Von Stephanie Rohde | 12.07.2013
    Wenn der Meeresgrund nach Öl- und Gasvorkommen abgesucht wird, geschieht das meistens mit sogenannten Schallkanonen. Deren Schall durchdringt die unterschiedlichen geologischen Schichten. Anhand dieser seismischen Untersuchungen erkennen Forscher, ob sich unter dem Meeresboden Öl- oder Gasvorkommen befinden. Doch der Schall, den die Kanonen in die Tiefe senden, ist mehr als 10.000-mal so laut wie ein Presslufthammer in einem Meter Abstand, schätzt Nicolas Entrup, Berater der NGO "OceanCare". Wie viele Meerestierschützer kritisiert Entrup, dass der Schall Wale, Delfine und andere Lebewesen enorm belastet.

    "Der Wahnsinn dieser Aktivitäten ist, dass diese Schallexplosionen über einen oft wochen- bis monatelangen Zeitraum eben alle zehn Sekunden stattfinden, um wissenschaftliche Daten zu erlangen und das ist für die Tiere Unterwasser die Hölle. Sie meiden Gebiete, es hat Auswirkungen auf Nahrungs- und Paarungsverhalten, es kann auch zu physischen Schäden führen oder sogar zum Tod."

    Das Problem: Bisher wurde vor der Erschließung von Öl- und Gasquellen nicht geprüft, inwiefern der Einsatz von Schallkanonen den Tieren schaden könnte. Dabei existieren eigentlich schon lange standardisierte Verfahren in der EU, um zu prüfen, ob private oder öffentlich geförderte Projekte umweltverträglich sind. Doch diese standardisierten Prüfungen der Umweltschutzverträglichkeit galten bislang nicht für seismische Untersuchungen. Nun hat der Umweltausschuss beschlossen, diese Gesetzeslücke zu schließen. Kriton Arsenis von der Progressiven Allianz der Sozialisten und Demokraten im EU-Parlament hat diese modernisierte Richtlinie im Umweltausschuss mit auf den Weg gebracht:

    "Wir wollen, dass diese Untersuchungen und Erforschungen mit eingeschlossen werden in die Richtlinie, weil generell alle Projekte mit einbezogen werden sollten, die Auswirkungen auf die Umwelt haben. Wir wollen, dass es angemessene Umweltverträglichkeitsprüfungen gibt, damit diese Projekte fortgesetzt werden können, aber natürlich ohne negative Auswirkungen auf die Umwelt."

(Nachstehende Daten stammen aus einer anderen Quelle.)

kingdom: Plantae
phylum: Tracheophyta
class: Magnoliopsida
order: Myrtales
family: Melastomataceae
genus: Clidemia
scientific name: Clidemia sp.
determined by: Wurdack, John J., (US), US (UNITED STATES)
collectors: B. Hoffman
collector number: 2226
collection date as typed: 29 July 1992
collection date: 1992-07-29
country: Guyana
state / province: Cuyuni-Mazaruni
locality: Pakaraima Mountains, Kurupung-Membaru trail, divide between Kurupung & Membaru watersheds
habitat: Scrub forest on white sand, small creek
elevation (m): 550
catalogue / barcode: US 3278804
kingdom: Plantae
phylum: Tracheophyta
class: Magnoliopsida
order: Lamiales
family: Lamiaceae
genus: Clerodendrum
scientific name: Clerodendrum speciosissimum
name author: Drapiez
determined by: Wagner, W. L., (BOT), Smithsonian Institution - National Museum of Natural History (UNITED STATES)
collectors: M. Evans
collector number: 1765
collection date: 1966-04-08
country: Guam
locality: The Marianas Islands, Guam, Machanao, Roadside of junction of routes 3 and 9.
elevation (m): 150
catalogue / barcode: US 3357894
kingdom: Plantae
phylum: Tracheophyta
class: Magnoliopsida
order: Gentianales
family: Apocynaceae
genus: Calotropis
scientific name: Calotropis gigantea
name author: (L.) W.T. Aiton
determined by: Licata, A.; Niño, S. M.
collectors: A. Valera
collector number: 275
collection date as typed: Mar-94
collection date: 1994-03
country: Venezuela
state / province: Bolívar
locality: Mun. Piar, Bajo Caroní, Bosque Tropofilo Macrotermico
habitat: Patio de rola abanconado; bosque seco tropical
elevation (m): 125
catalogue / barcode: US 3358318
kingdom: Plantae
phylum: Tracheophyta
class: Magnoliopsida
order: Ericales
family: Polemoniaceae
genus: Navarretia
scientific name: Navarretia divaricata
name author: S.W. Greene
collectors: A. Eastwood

    Der Wal- und Delfinschützer Nicolas Entrup von OceanCare bezeichnet diese Richtlinie als einen Schritt in die richtige Richtung. Sie geht seiner Meinung aber noch nicht weit genug:

    "Aktuell weiß kein einziger Politiker, wo in europäischen Gewässern solche Untersuchungen stattfinden. Das heißt, dass wir noch meilenweit von dem Status entfernt sind, dass wir ein transparentes Register haben, um zu verhindern, dass Mehrfachuntersuchungen in den gleichen Meeresteilen stattfinden."

    Außerdem fordert Entrup klare Grenzwerte für den Unterwasserschall. Zudem sollen Meeresschutzgebiete eingerichtet werden, in denen seismische Tests für die Öl- und Gasförderung tabu sind. Doch soweit ist die Gesetzgebung noch nicht. Im September muss das EU-Parlament erst einmal über die Richtlinie entscheiden, bevor sie die Mitgliedsstaaten nach ihrer Zustimmung in die Praxis umsetzen.